Pole Vault: The pole vault, a jump for height achieved with the aid of a pole, demands a high jumper's skills of relaxation and coordination, a sprinter’s speed and a gymnast’s control. Every vault includes a fast run-up, a driving of the pole into a recessed plant box, a swing phase where the pole is loaded with energy, then an unloading phase where the athlete attempt to get inverted for maximum hip height and bar clearance. A pole vaulter must have very strong arms and shoulders, as well as boldness and a taste for risk. Three misses in a row and they are eliminated from the competition.
Photos: Justin Browne
Long Jump: The Long Jump, along with the 100 meters and the Shot Put, is one of the truly explosive events in track and field. The best athletes combine the speeds that top sprinters attain with the coordination and gravity defying grace of the best high jumpers. Yet, proper technique is a must. An accurate approach is needed so that after a full sprint from a fair distance away, the jumper ideally takes off within just a fraction of an inch from the foul line on the take-off board. If the athletes foot crosses that line by any margin prior to take-off, the jump is a foul. The jump is measured from the foul line to the farthest mark back in the pit.
Triple Jump: One of the most obscure and least understood events, the triple jump consists of a run up similar to the long jump, but with the take-off board two or three times further away. The jumper can jump from either leg, but then is required to land on that leg and jump again, then switch legs for a final jump into the pit. The pattern ends up being either LEFT-LEFT-RIGHT or RIGHT-RIGHT-LEFT. Height is discouraged in the same way that the best way to skip a rock is to throw it in a low, fast trajectory. The jump is measured from the foul line to the farthest mark back in the pit.
Shot Put: Shot putters must be explosive. The only event that compares to the explosiveness required in the shot put is the 100 meters. Shot putters must summon the dynamic power to propel a heavy, metal ball (12 pounds for men, 4 kg or 8.8 pounds for women) as far as possible.
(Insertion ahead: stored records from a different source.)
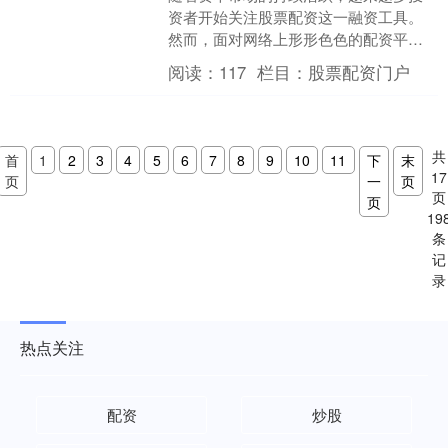
资者开始关注股票配资这一融资工具。
然而，面对网络上形形色色的配资平
台，如何甄别合规、安全的服务商，成
阅读：
117
栏目：
股票配资门户
为投资者首先需要解决的问题....
共
首
1
2
3
4
5
6
7
8
9
10
11
下
末
17
页
一
页
页
页
19
条
记
录
热点关注
配资
炒股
Performance improvement will depend more on proper technique than raw power. The very best combine strength, quickness, grace, and precision to incorporate the entire body into the throw, rather than just the arm.
Discus: Like the shot put, it is a misconception that this event is all about the biggest and the strongest. Discus has been called a ballet without music, and has fascinated since remote antiquity, when great sculptors used the discus thrower to symbolize athletics. The discus thrower must add a wide reach, speed on the turn and a sense of rhythm to the shot putter's sturdy skills. Success means taking advantage of the centrifugal force created by whirling inside a concrete circle 2.50 meters in diameter before the final release. The lower body is just as important as the upper in achieving success.
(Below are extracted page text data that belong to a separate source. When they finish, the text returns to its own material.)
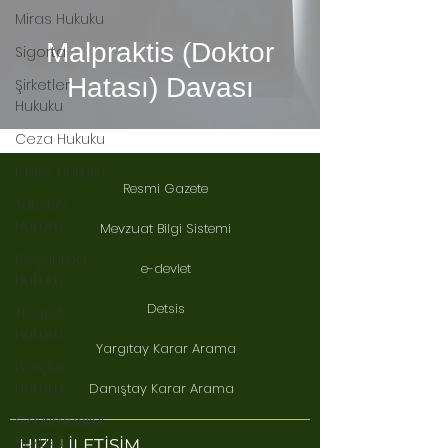
Miras Hukuku
Malpraktis (Doktor
Sigorta
Hatası) Davası
Şirketler
Hukuku
Ceza Hukuku
İdare Hukuku
Resmi Gazete
Tüketici
Hukuku
Mevzuat Bilgi Sistemi
Boşanma
e-devlet
Hukuku
Detsis
Ticaret
Hukuku
Yargıtay Karar Arama
Borçlar
Hukuku
Danıştay Karar Arama
Gayrimenkul
Hukuku
HIZLI İLETİŞİM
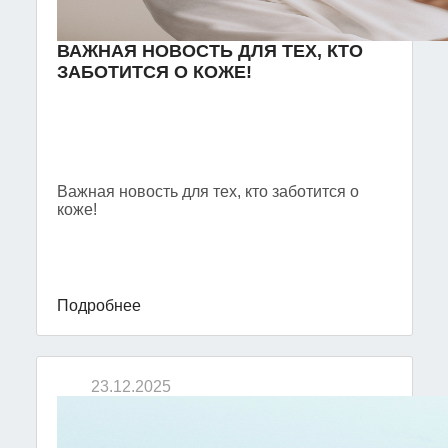
ВАЖНАЯ НОВОСТЬ ДЛЯ ТЕХ, КТО
ЗАБОТИТСЯ О КОЖЕ!
Важная новость для тех, кто заботится о
коже!
Подробнее
23.12.2025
Javelin: The javelin was originally a weapon for hunting and for war. It is lighter than the other classic throwing implements, but demands special technical skills. The javelin thrower must develop smooth acceleration with a run-up. The throwing arm must be fast and supple with a super-flexible elbow, while incredible precision is necessary to release the javelin at the optimal angle. All this must be achieved without ignoring the considerable power required from the back, legs and arms during the whole movement. The javelin throwing action can be compared to that of a whip: the thrower's body becomes the handle, the javelin the lash.